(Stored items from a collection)
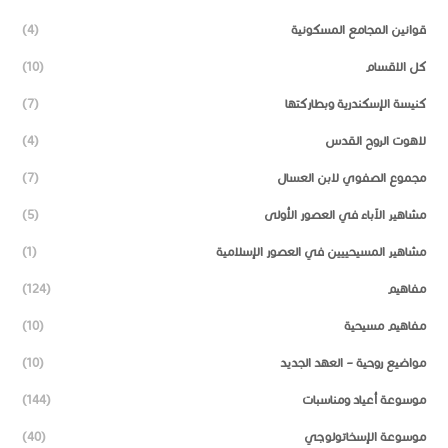
قوانين المجامع المسكونية
(4)
كل الاقسام
(10)
كنيسة الإسكندرية وبطاركتها
(7)
لاهوت الروح القدس
(4)
مجموع الصفوي لابن العسال
(7)
مشاهير الآباء في العصور الأولى
(5)
مشاهير المسيحييين في العصور الإسلامية
(1)
مفاهيم
(124)
مفاهيم مسيحية
(10)
مواضيع روحية – العهد الجديد
(10)
موسوعة أعياد ومناسبات
(144)
موسوعة الإسخاتولوجي
(40)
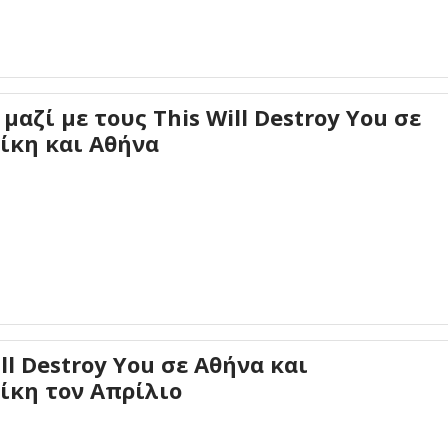
 μαζί με τους This Will Destroy You σε
ίκη και Αθήνα
ill Destroy You σε Αθήνα και
ίκη τον Απρίλιο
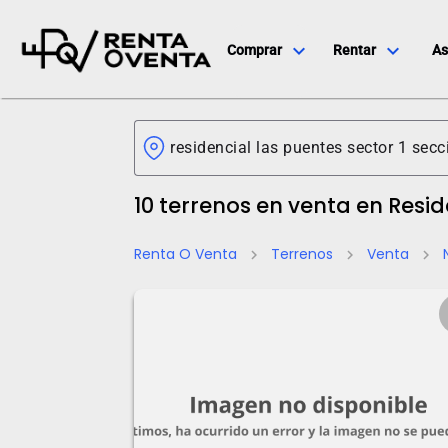
expand_more
expand_more
Comprar
Rentar
As
10 terrenos en venta en Resid
Renta O Venta
Terrenos
Venta
chevron_right
chevron_right
chevron_right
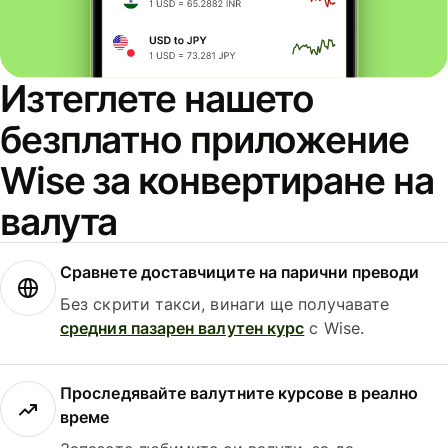
Изтеглете нашето
безплатно приложение
Wise за конвертиране на
валута
Сравнете доставчиците на парични преводи
Без скрити такси, винаги ще получавате
средния пазарен валутен курс
с Wise.
Проследявайте валутните курсове в реално
време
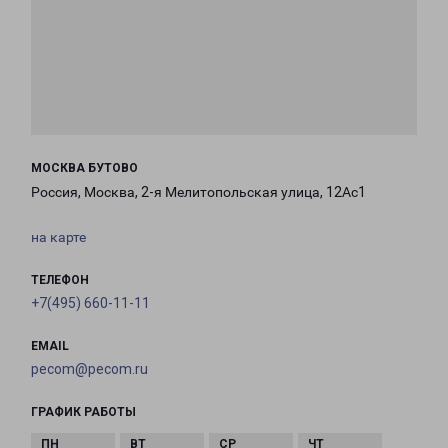
МОСКВА БУТОВО
Россия, Москва, 2-я Мелитопольская улица, 12Ас1
на карте
ТЕЛЕФОН
+7(495) 660-11-11
EMAIL
pecom@pecom.ru
ГРАФИК РАБОТЫ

● **YOUR ASSIGNMENT**: Collect every line of the material above that contains the word "Αθήνα".

● **RESULT FOR THIS EXERCISE**:
ίκη και Αθήνα
ill Destroy You σε Αθήνα και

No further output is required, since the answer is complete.